What is expected: Can you copy, word for word, the stretch of the TTS implementation page that opens with the words containing "TTS Implementation" and closes with "and directly runnable."?

— start Passage —

TTS Implementation

About 1340 wordsAbout 4 min

2026-03-21

Complete, production-ready Python implementations for each major TTS library. Each section is self-contained and directly runnable.

Kokoro (Recommended — Fastest Offline)

Basic Synthesis

# kokoro_basic.py
from kokoro import KPipeline
import numpy as np
import soundfile as sf

def synthesize(text: str,
               voice: str = "af_heart",
               speed: float = 1.0,
               lang_code: str = "a",
               output_path: str = "output.wav") -> np.ndarray:
    """
    Synthesize text to a WAV file using Kokoro.
    lang_code: "a"=American EN, "b"=British EN, "j"=Japanese,
               "z"=Chinese, "k"=Korean, "f"=French, "p"=Portuguese
    """
    pipeline = KPipeline(lang_code=lang_code)
    
    audio_chunks = []
    for graphemes, phonemes, audio in pipeline(text, voice=voice, speed=speed):
        audio_chunks.append(audio)
    
    full_audio = np.concatenate(audio_chunks)
    sf.write(output_path, full_audio, 24000)
    return full_audio


if __name__ == "__main__":
    audio = synthesize(
        "The quick brown fox jumps over the lazy dog.",
        voice="af_heart",
        output_path="kokoro_test.wav",
    )
    print(f"Generated {len(audio)/24000:.2f}s of audio")

Reusing the Pipeline (Model Stays Loaded)

# kokoro_reuse.py
from kokoro import KPipeline
import numpy as np
import soundfile as sf
from typing import Iterator

class KokoroTTS:
    """Keeps Kokoro loaded in memory for repeated synthesis calls."""
    
    def __init__(self, lang_code: str = "a", voice: str = "af_heart"):
        self.pipeline = KPipeline(lang_code=lang_code)
        self.default_voice = voice
        self.sample_rate = 24000
    
    def synthesize(self, text: str, voice: str = None, speed: float = 1.0) -> np.ndarray:
        voice = voice or self.default_voice
        chunks = [audio for _, _, audio in self.pipeline(text, voice=voice, speed=speed)]
        return np.concatenate(chunks)
    
    def synthesize_to_file(self, text: str, path: str,
                            voice: str = None, speed: float = 1.0):
        audio = self.synthesize(text, voice, speed)

— end Passage —
— start Given data —

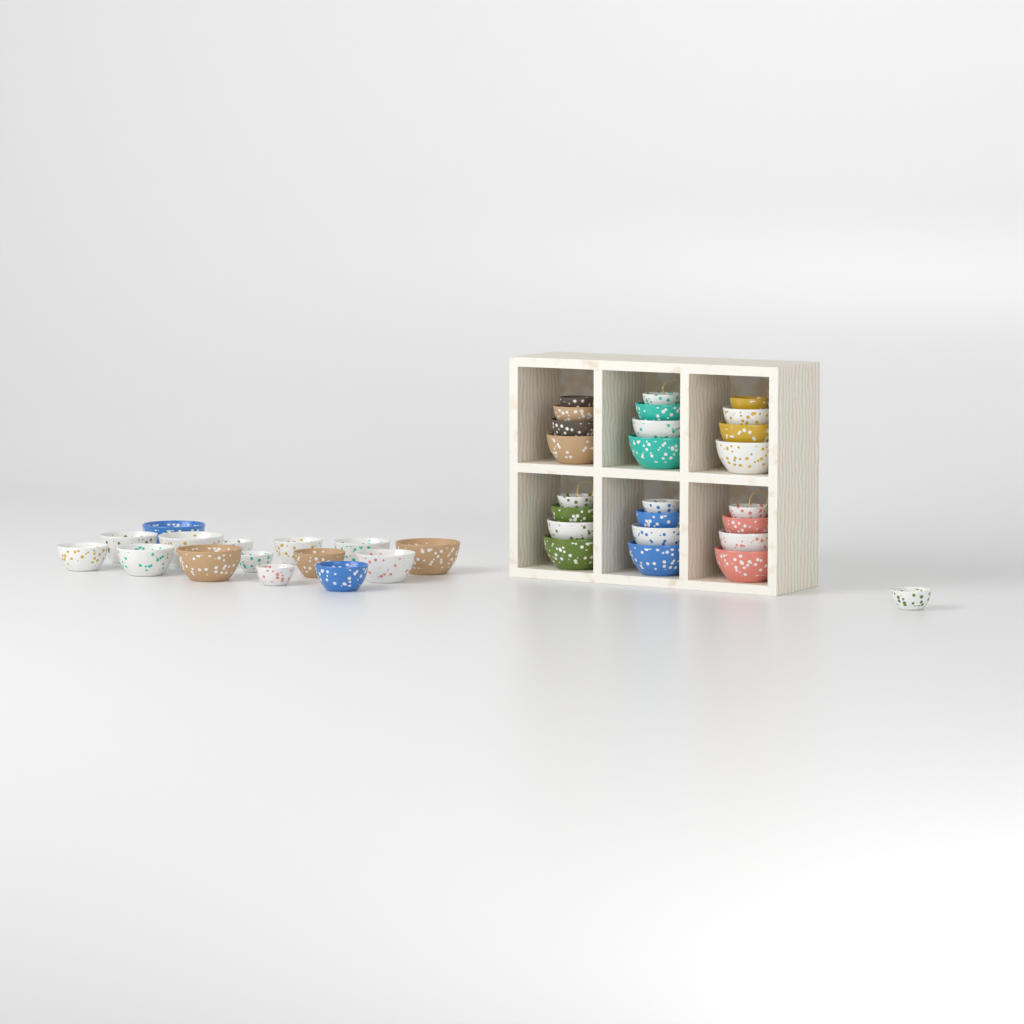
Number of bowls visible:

— end Given data —

The reply:
TTS Implementation

About 1340 wordsAbout 4 min

2026-03-21

Complete, production-ready Python implementations for each major TTS library. Each section is self-contained and directly runnable.